╭──

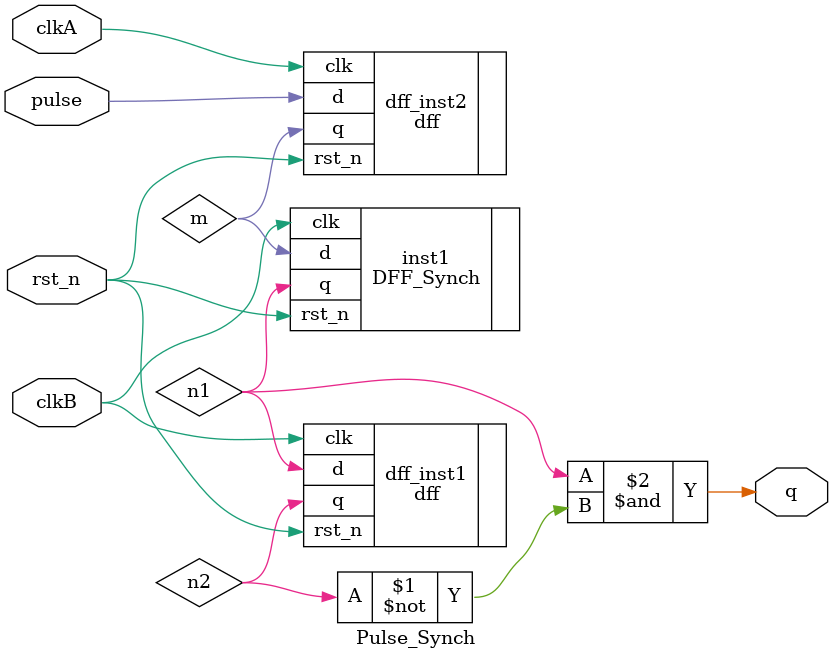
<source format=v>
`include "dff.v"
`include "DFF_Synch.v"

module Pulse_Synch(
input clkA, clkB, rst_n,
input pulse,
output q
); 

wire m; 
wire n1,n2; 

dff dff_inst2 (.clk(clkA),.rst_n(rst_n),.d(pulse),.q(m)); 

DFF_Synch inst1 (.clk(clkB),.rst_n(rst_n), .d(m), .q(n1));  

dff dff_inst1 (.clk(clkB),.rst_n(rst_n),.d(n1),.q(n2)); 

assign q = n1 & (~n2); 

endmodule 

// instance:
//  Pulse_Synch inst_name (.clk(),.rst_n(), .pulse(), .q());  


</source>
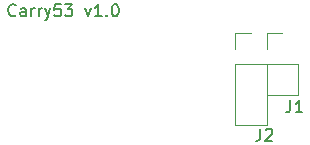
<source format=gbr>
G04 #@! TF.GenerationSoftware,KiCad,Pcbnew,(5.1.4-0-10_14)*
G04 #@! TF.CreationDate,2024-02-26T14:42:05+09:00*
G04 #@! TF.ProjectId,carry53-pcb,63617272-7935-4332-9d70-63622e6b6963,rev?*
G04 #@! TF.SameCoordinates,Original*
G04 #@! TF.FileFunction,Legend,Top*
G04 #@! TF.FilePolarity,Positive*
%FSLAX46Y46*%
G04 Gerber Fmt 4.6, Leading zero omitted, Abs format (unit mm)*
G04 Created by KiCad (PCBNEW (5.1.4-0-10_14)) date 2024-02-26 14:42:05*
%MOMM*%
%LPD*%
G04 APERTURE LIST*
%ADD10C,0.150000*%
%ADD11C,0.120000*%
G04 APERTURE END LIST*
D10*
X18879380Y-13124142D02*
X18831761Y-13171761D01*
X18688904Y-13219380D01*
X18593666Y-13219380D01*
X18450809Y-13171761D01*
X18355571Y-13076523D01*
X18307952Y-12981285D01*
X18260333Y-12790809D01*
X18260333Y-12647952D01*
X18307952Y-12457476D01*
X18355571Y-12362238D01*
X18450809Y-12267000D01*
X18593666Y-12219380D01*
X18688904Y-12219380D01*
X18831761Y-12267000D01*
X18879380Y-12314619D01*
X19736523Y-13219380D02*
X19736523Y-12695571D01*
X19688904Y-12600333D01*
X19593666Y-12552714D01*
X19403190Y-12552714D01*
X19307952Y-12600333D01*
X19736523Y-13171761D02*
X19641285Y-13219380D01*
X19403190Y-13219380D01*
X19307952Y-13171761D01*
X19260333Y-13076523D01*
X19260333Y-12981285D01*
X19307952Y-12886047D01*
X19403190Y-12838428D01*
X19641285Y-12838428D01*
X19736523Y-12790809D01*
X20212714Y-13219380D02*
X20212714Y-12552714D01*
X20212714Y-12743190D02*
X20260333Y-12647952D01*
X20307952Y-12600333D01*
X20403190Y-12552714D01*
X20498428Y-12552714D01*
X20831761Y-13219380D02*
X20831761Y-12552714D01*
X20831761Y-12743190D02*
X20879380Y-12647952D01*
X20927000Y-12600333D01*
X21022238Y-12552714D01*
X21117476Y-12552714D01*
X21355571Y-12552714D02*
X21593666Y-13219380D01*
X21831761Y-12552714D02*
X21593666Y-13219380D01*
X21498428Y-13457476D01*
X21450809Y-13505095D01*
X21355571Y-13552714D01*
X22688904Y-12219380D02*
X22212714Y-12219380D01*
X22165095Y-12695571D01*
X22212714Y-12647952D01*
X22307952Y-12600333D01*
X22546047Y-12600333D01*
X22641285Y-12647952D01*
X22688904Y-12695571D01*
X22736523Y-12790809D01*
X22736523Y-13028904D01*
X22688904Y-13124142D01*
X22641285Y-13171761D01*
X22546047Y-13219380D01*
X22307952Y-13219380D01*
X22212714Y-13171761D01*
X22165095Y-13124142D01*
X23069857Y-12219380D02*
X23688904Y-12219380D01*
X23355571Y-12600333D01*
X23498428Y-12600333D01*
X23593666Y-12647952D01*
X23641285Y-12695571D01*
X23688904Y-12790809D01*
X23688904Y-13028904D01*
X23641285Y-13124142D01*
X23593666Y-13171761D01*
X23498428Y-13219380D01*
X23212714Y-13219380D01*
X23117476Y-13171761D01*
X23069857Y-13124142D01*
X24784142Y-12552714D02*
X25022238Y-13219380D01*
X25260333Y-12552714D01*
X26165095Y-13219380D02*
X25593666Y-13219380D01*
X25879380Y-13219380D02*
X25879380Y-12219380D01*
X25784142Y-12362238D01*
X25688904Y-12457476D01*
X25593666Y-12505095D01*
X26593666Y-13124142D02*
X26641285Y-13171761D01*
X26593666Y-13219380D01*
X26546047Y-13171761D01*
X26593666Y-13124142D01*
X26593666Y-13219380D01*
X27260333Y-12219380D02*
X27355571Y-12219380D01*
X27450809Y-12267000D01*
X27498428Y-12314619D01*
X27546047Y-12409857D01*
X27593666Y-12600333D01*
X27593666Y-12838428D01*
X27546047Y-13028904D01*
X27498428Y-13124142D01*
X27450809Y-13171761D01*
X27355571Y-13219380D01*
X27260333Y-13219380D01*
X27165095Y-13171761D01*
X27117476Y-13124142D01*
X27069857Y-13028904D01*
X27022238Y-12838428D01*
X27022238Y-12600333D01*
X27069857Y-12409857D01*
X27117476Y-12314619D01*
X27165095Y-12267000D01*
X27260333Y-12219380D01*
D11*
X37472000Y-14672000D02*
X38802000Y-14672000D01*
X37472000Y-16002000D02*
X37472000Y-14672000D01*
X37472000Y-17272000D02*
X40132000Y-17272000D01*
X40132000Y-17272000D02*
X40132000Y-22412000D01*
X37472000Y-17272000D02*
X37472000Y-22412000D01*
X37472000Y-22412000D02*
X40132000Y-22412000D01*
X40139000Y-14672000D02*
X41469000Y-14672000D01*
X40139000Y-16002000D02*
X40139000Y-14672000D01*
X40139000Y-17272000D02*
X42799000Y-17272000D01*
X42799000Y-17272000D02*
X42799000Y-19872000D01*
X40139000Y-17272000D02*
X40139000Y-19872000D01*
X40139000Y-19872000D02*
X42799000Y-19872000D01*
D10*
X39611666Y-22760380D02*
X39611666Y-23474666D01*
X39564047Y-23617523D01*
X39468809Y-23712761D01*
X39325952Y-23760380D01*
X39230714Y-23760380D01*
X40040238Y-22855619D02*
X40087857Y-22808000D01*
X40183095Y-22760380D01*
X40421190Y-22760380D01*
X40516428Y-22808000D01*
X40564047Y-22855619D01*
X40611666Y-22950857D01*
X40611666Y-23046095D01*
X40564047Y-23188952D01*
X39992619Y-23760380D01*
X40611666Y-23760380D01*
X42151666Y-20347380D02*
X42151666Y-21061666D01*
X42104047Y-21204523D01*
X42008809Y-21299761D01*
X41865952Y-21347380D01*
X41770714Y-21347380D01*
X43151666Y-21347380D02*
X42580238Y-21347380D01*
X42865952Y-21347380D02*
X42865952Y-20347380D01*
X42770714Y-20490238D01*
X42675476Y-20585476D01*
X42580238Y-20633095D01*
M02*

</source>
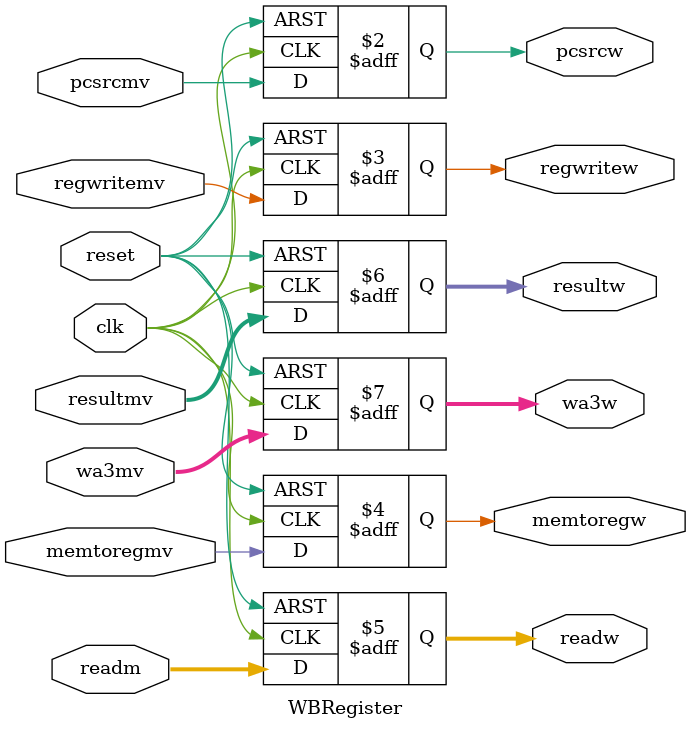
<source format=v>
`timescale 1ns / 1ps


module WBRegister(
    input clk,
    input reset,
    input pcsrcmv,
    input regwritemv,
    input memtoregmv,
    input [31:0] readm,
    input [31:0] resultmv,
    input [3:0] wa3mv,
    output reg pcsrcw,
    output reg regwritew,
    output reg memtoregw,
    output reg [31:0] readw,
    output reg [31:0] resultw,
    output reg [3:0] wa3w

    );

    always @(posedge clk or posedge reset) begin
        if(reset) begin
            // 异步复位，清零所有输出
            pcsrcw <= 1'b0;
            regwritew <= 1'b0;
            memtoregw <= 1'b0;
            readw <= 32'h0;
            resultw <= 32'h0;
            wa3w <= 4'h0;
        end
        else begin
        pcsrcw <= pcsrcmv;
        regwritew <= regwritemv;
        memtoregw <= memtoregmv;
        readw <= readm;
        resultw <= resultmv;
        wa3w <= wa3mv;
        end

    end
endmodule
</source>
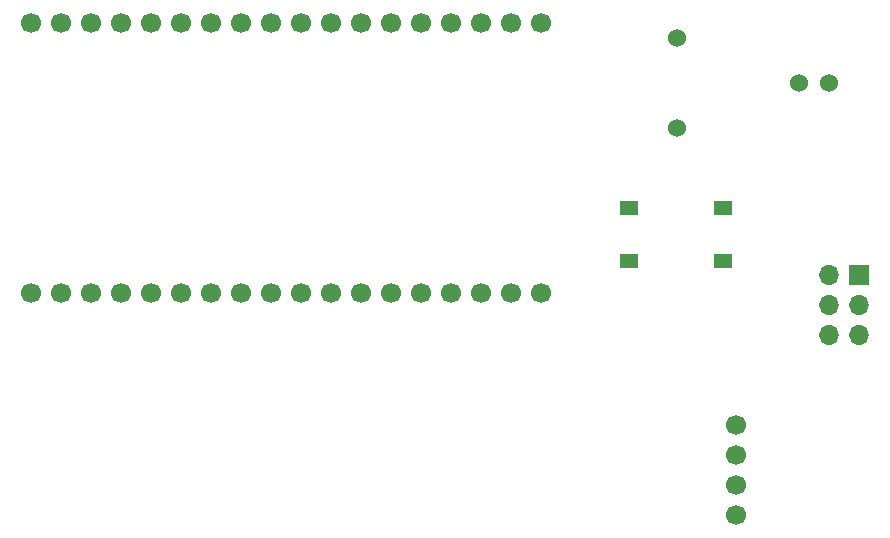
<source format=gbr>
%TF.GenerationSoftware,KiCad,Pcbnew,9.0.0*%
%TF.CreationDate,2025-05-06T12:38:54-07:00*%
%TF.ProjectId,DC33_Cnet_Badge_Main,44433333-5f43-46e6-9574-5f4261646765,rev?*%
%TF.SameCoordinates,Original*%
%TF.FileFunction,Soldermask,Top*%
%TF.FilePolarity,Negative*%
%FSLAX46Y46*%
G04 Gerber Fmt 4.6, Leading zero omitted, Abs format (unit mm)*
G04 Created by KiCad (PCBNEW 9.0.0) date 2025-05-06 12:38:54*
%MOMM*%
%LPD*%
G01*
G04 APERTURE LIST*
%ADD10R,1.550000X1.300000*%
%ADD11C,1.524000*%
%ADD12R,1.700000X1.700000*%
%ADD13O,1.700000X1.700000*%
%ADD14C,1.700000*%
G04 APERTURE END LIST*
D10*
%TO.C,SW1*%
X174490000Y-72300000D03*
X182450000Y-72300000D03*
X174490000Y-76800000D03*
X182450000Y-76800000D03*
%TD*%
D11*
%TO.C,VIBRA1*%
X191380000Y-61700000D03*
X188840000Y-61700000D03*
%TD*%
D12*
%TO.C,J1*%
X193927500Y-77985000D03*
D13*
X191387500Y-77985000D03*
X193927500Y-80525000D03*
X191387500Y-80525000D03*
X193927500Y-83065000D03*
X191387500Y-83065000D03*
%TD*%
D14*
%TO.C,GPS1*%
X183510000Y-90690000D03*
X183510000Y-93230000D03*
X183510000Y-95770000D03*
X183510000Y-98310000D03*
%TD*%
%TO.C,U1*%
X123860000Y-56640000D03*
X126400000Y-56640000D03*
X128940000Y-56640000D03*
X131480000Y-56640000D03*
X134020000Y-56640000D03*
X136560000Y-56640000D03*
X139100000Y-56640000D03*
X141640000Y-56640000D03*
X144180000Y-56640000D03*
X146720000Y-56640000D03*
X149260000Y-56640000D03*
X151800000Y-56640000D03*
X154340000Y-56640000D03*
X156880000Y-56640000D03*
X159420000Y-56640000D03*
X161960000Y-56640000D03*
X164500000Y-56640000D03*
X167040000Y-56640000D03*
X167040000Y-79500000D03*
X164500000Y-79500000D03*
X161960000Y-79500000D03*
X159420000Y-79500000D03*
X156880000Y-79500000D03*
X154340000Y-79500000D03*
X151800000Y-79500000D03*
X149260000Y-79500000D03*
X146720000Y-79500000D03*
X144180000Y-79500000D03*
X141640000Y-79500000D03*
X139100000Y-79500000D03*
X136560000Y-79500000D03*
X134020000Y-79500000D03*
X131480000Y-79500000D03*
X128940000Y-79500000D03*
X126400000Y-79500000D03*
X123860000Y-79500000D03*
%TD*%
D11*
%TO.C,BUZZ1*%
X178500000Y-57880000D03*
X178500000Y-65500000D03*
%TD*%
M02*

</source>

╰──

WHAT IS REQUIRED: Using the entries above, copy out all lines that contain the string "FileFunction".

SOLUTION FOR THIS PROBLEM:
G04 #@! TF.FileFunction,Legend,Top*
%TF.FileFunction,Soldermask,Top*%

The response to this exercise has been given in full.